As anyone who has moderated or even just browsed a Facebook page knows, the comments section on public posts is usually a cesspool of hatred, bigotry, spam, and irrelevance. Even by the (low) standards of the internet, Facebook comments are famously awful. And bad comments aren’t only unpleasant to read, they can also actually reduce the credibility of the content they are commenting on.
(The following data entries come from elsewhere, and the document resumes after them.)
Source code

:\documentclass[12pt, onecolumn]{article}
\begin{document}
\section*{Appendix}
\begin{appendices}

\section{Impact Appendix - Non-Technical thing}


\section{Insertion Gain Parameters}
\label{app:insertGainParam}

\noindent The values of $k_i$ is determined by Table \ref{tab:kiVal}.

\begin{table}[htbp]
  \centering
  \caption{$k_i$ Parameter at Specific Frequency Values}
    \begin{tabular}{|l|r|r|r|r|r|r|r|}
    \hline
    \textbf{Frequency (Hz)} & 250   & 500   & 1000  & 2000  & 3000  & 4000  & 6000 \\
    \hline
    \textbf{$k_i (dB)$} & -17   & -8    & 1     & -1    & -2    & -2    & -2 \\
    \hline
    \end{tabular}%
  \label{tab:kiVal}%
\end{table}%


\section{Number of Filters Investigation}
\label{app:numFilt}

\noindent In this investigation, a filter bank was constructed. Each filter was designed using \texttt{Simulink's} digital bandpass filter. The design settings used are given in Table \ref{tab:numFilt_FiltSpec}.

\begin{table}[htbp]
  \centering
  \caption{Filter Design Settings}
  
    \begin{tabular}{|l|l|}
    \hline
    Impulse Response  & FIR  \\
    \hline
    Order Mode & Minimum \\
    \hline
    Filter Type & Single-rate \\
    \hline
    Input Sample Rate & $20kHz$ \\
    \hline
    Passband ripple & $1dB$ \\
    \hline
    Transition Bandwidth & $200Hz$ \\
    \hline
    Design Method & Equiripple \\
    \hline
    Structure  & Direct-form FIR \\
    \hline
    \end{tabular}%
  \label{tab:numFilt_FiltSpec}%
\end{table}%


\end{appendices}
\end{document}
Now Facebook is introducing a new comment ranking system to attempt to tackle this problem. Comments on public posts made by Pages or people with many followers will be ranked, with the aim of showing the most relevant and highest quality comments at the top. To determine the quality of comments, Facebook will use data from four metrics:

  • Integrity signals, so comments which are against the Facebook community standards or which are click-baity or deliberately provocative will be ranked lower,
  • User surveys about comments, in which users can express opinions about what kind of content they do find useful in a comment,
  • Comment interactions, so comments that are liked, reacted to, and replied to are ranked higher, and
  • Poster controls, so the original poster of the content can hide or delete bad comments to rank them lower and engage with good comments to rank them higher.

This is far from the first time Facebook has tried to address the quality of comments. From new visual designs for comments to emoji comment reactions, the company has tried to improve the appearance of comment sections before. And an experiment with downvoting was an attempt to raise the quality of comments as well as their look.

But the problem with comments may run deeper than something a few cosmetic improvements or ranking algorithms can fix. Facebook has shown itself to be woefully inadequate to the task of moderating content on its platform, with hate speech being allowed to proliferate and fake news spreading like wildfire. The company has been hiring more human moderators but still tends to rely on A.I. for the majority of its moderation, and there are many types of negative content that A.I. can’t catch as it lacks understanding of social context.